The Asian Development Bank (ADB) and the United Nations Children’s Fund (UNICEF) have started preparing a Sanitation and Hygiene Behavior Change Communication Strategy and Action Plan to help the Baguio City government improve water, sanitation, and hygiene (WASH) practices and health awareness in the city.
The strategy and action plan are one of the city’s initiatives to address water quality and its impacts on health. The evidence-based plan, which will help address the most pressing sanitation and hygiene challenges in the city, is divided into three parts:
- Part A aims to improve solid waste management practices.
- Part B aims to improve safe and timely fecal sludge emptying practices, improve services, and increase demand from households, businesses, and institutions.
- Part C aims to improve WASH and health awareness; and promote hygiene behavior change for COVID-19 infection prevention, control and mitigation, and prevention and response to other water- and sanitation-related health emergencies.
Baguio City has developed its Faecal Sludge Management plan (2021–2050) based on the principle of city-wide inclusive sanitation. It will include developing and testing of the Sanitation and Hygiene Behavior Change Communication Strategy and Action Plan.
Baguio City is known as the “summer capital” of the Philippines and attracts millions of tourists each year. But lack of safe sanitation, such as overflowing septic tanks, poses major health and environmental risk in the city. These challenges are compounded by COVID-19, which severely impacted vulnerable communities in the city which have limited access to water, safe sanitation services, and proper hygiene.

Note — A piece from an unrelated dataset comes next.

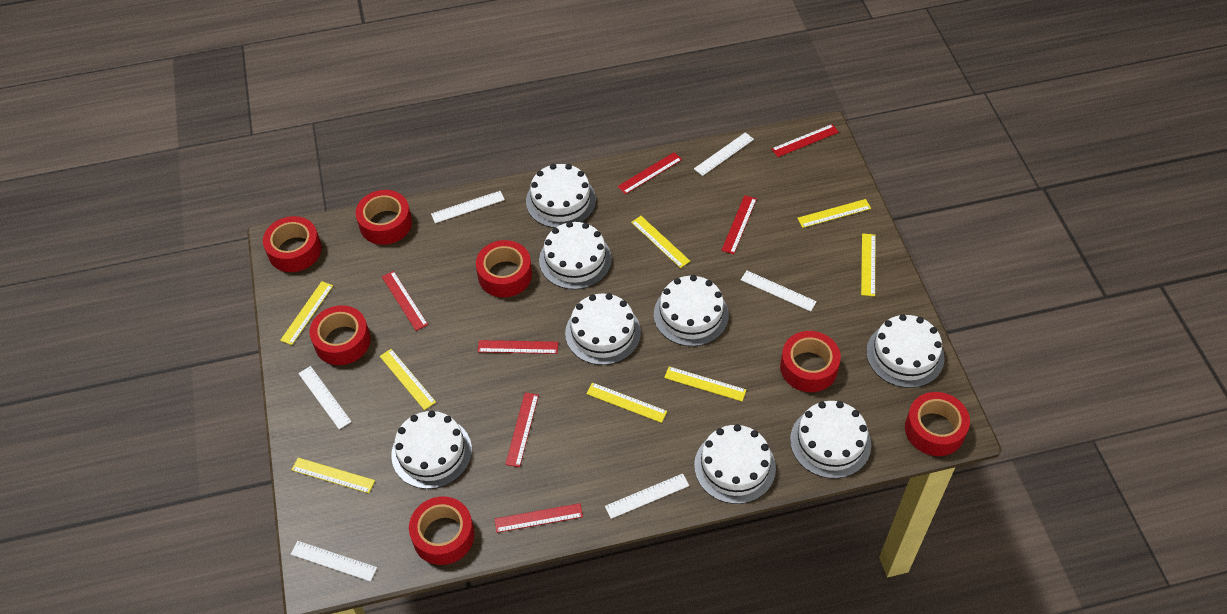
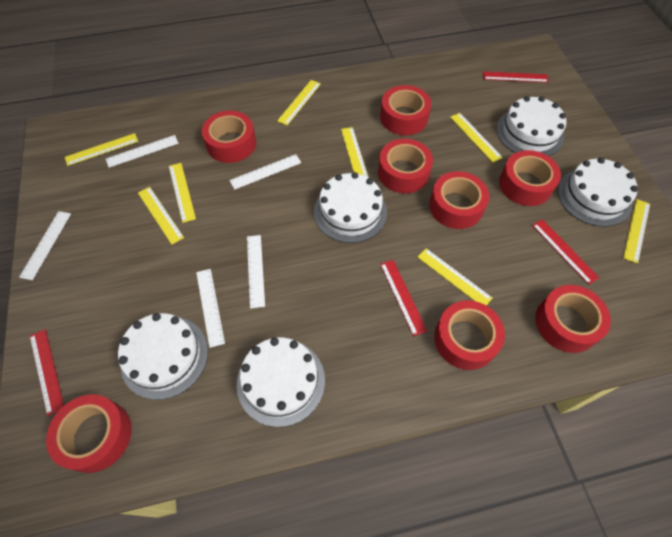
red ruler: 7 -> 4
red tape: 7 -> 8
white cake: 8 -> 5
white ruler: 6 -> 5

The grant funding for the project was provided by the Government of Japan through the Japan Fund for Prosperous and Resilient Asia and the Pacific and administered by ADB. ADB has contracted the consortium of Ranas Ltd. and Action Against Hunger, Philippines to support Baguio City to develop the plan.
In partnership with ADB, UNICEF will support Baguio City in implementing the Sanitation and Hygiene Behavior Change Communication Strategy, providing communication materials and technical assistance related to COVID-19 prevention, ending open defecation, proper solid waste disposal and fecal sludge management. UNICEF will also document the campaign experience in Baguio to inform the development of the DoH Playbook on Sustainable Sanitation, which will serve as a guide for other local governments seeking to achieve safely managed sanitation services.
UNICEF works in some of the world’s toughest places, to reach the world’s most disadvantaged children. In more than 190 countries and territories, they work for every child, everywhere, to build a better world for everyone.
ADB is committed to achieving a prosperous, inclusive, resilient, and sustainable Asia and the Pacific, while sustaining its efforts to eradicate extreme poverty. Established in 1966, it is owned by 68 members—49 from the region.